Confronting Jezebel has helped to bring some clarity to the problem, as well as give solid instruction for those that have to interact with this type of spirit. Although Mr. Sampson falls more on the Charismatic side in some of his theology, it is still a good resource for anyone facing this issue. 

At the Intersection of Creation and Evolution: A Dream

The alliterating story below is based on a dream I had several years ago. Please contact me for permission to reproduce.

Darkness devours me.

I am enveloped in emptiness.

Are my eyes open or are they closed? I strain against this shroud of night and still see nothing.

What is this place?

An image illuminates in front of me. A large, leafy tree streaks past and vanishes.

It deserts me to the darkness again.

In a moment, more images appear. A rapid succession of snapshots and thoughts clamor before my eyes and mingle in my mind.

I see seedlings. Several supple shoots have emerged before me and then swiftly stream away.

“The first trees on earth were not seedlings”, my mind observes. “They were not created as small insignificant saplings.”

That thought is rapidly replaced with a vision of a man.


He’s maybe 30; he is muscular and needs to shave.


He fades away.

In his place I see an infant.

A tiny bundle of pink skin upon a soft blanket flickers briefly in my brain.

“Man was created with age,” is the next statement I hear. “Adam did not begin his life as a baby, he began as a grown man.”

The voice seems like my own.


The thoughts do not.

Reeling before me now is a blur of rivers, forests, mountains and even layers of the earth. It is like a movie rushing rapidly before my retina.

The soundtrack of this epic is proclaiming a peculiarly plain concept:

“The earth was created with age. Creation and evolution are not in total opposition. There is a reason that science finds the earth to be quite old: it was made that way.”

Thoughts continue to tumble through my mind; pictures parade before me. I listen in amazement to what seems to be puzzlingly profound and yet rather apparent all at once.

“Adam was created as an adult. Trees and plants were made fully grown.”

I suddenly feel quite certain that, if I were to chop down some of the trees that had been spoken into existence, I would find a range of rings running through their trunks.

“The earth was brought to life with age built into it… just like Adam. He did not begin life as an infant. The earth came into being with what it would need to sustain the life that was created. It was old when it was young. The world was
made with maturity; it was also produced with purpose.”

These thoughts are thrilling. Why had I not seen this before? It seems so simple. Obtusely obvious. Had others not observed this correlation? If they had, why wasn’t it being candidly conveyed?

In the span of thirty seconds I have been ravaged by a radical revelation. I feel the weight of its worth resting on me; it is tantamount to tangible.

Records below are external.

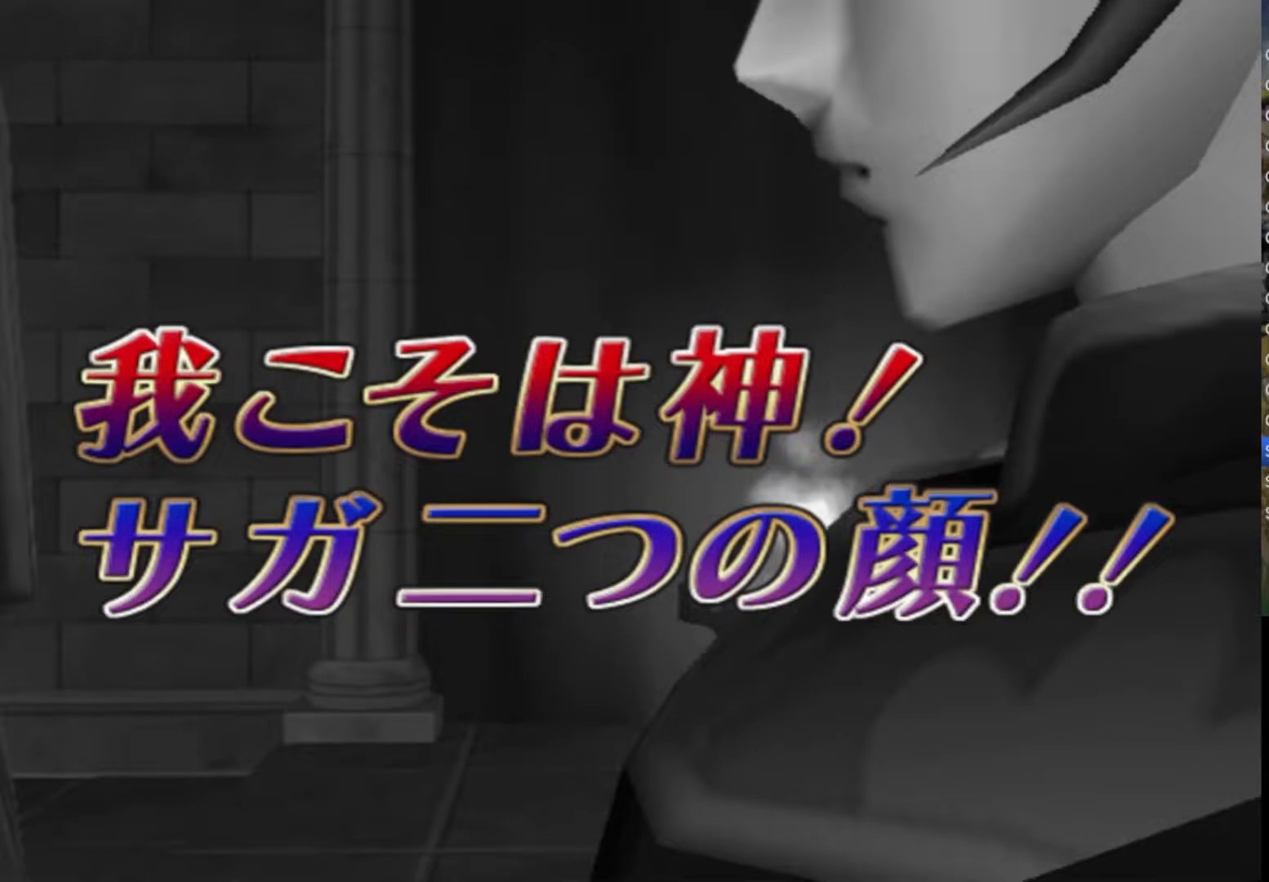
{"buttons": ["SQUARE", "TRIANGLE"], "left_stick": "center", "right_stick": "center", "events": [[83, "CROSS", "down"], [183, "TRIANGLE", "up"], [467, "CROSS", "up"], [483, "TRIANGLE", "down"]]}
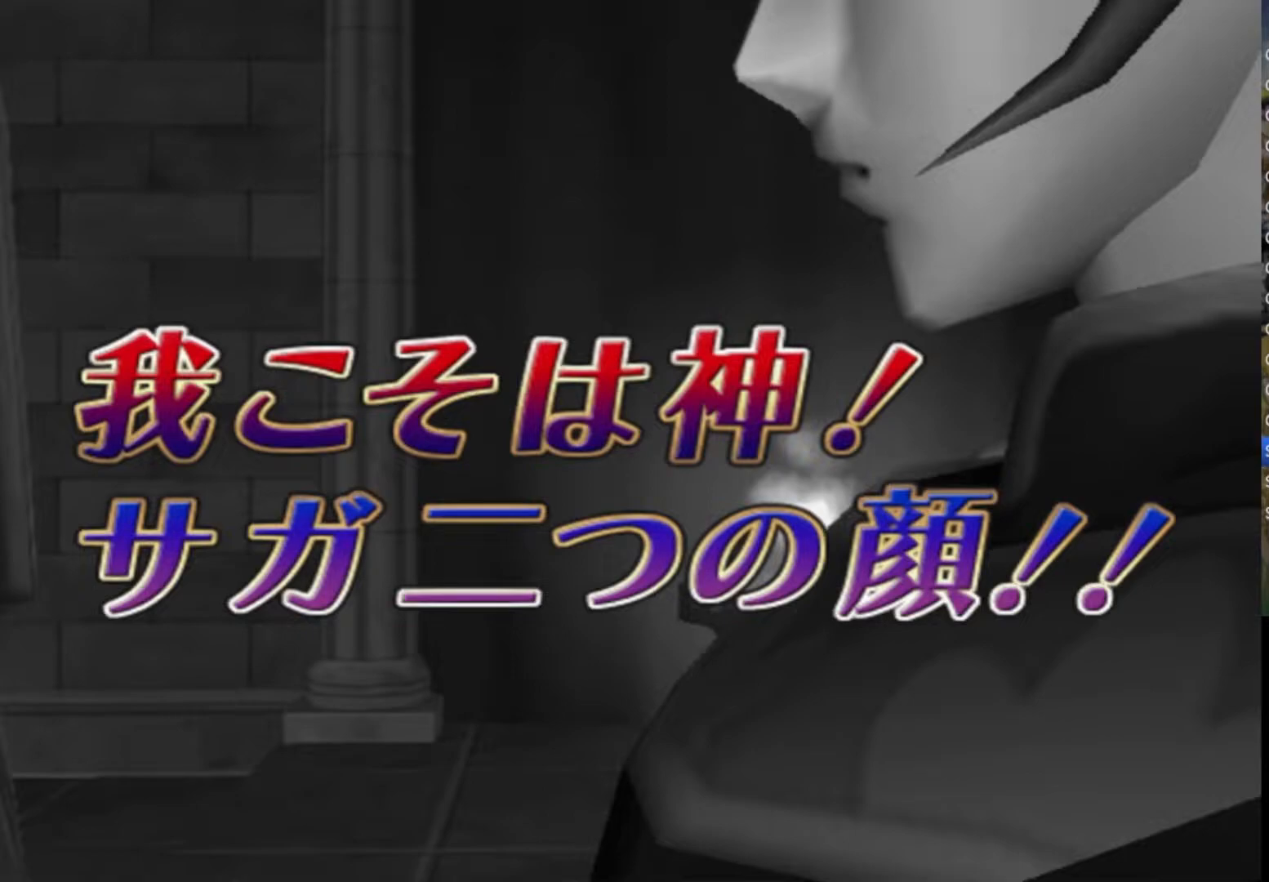
{"buttons": ["CROSS", "CIRCLE", "TRIANGLE"], "left_stick": "center", "right_stick": "center", "events": [[100, "TRIANGLE", "up"], [150, "CROSS", "down"], [200, "SQUARE", "up"], [217, "CIRCLE", "down"], [267, "TRIANGLE", "down"], [300, "SQUARE", "down"], [350, "CIRCLE", "up"], [367, "CROSS", "up"], [400, "TRIANGLE", "up"], [417, "SQUARE", "up"], [433, "CROSS", "down"], [450, "CIRCLE", "down"], [500, "TRIANGLE", "down"]]}
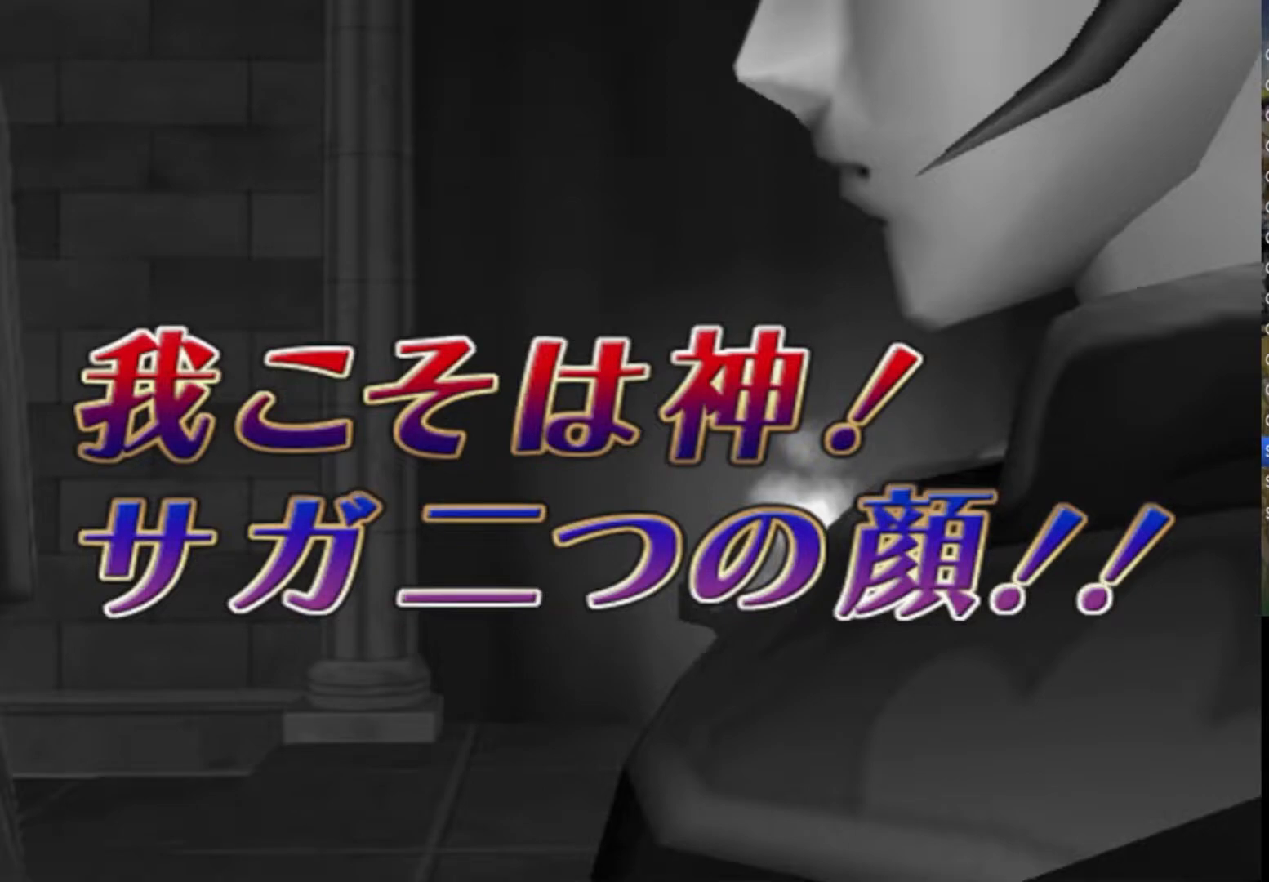
{"buttons": ["SQUARE"], "left_stick": "center", "right_stick": "center", "events": [[17, "CROSS", "up"], [117, "CIRCLE", "up"], [167, "TRIANGLE", "up"], [217, "CROSS", "down"], [233, "CIRCLE", "down"], [233, "TRIANGLE", "down"], [317, "CROSS", "up"], [383, "CIRCLE", "up"], [433, "TRIANGLE", "up"], [483, "SQUARE", "down"]]}
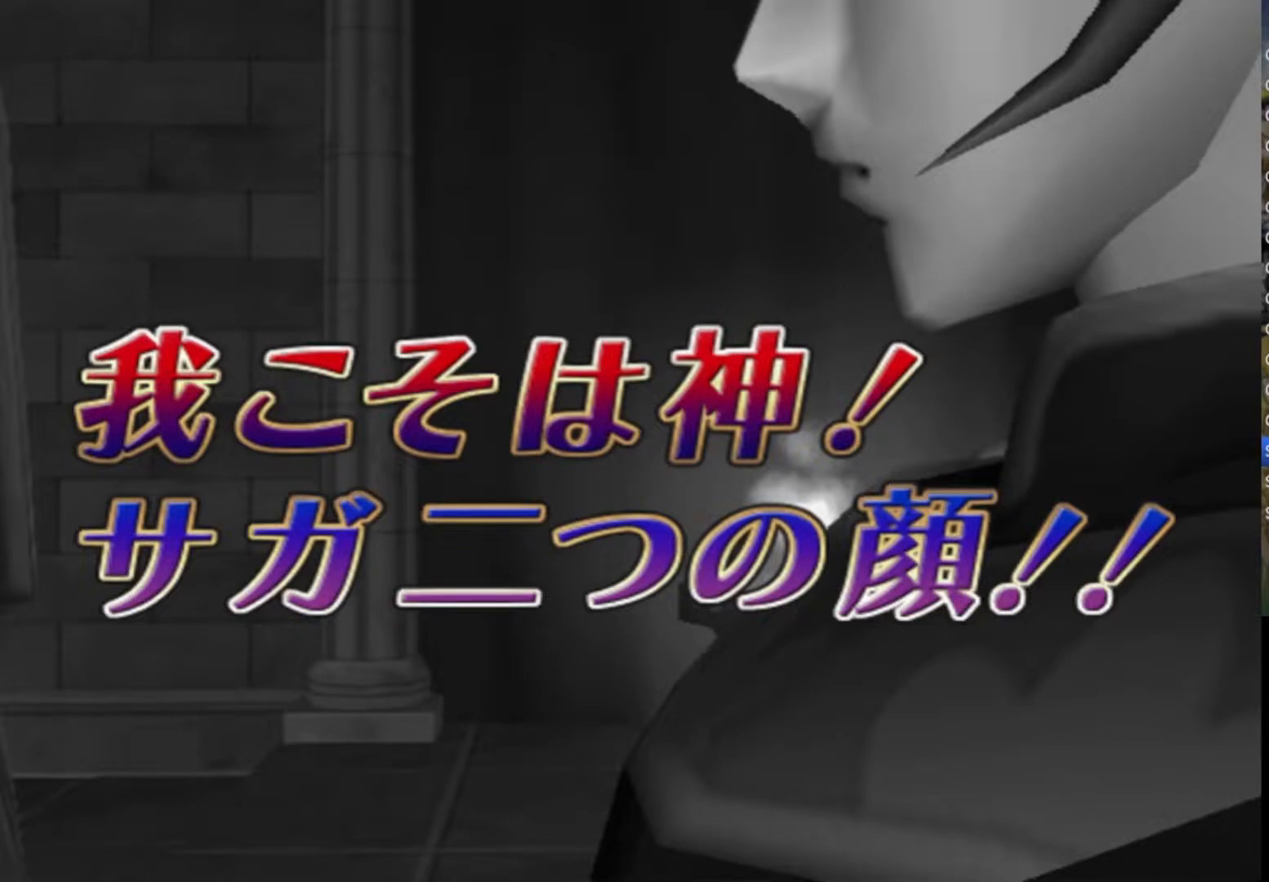
{"buttons": ["SQUARE", "TRIANGLE"], "left_stick": "center", "right_stick": "center", "events": [[17, "CROSS", "down"], [33, "TRIANGLE", "down"], [133, "TRIANGLE", "up"], [150, "CROSS", "up"], [267, "CROSS", "down"], [350, "CIRCLE", "down"], [350, "SQUARE", "up"], [400, "TRIANGLE", "down"], [417, "CROSS", "up"], [467, "CIRCLE", "up"], [500, "SQUARE", "down"]]}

I am neither a theologian nor am I a scientist. I don’t claim that the ethics of evolution are completely compatible with the Bible’s account of creation. But certainly Science can come concurrent to creation and affirm our faith with facts.

Of course, the Omnipotent Originator of the Universe is exceedingly elusive to what our mind could ever envision. Above what science could ever extensively elucidate.

Accordingly, creation is confounding too. Each diverse discovery deems it more marvelous to grasp. Many scientists have reluctantly relented to the theory of Intelligent Design.

That’s why, alongside those facts, we also need faith.


Lying inexplicably at the intersection of those two essential elements is an exceptional endowment: the intermittent insight of our dreams.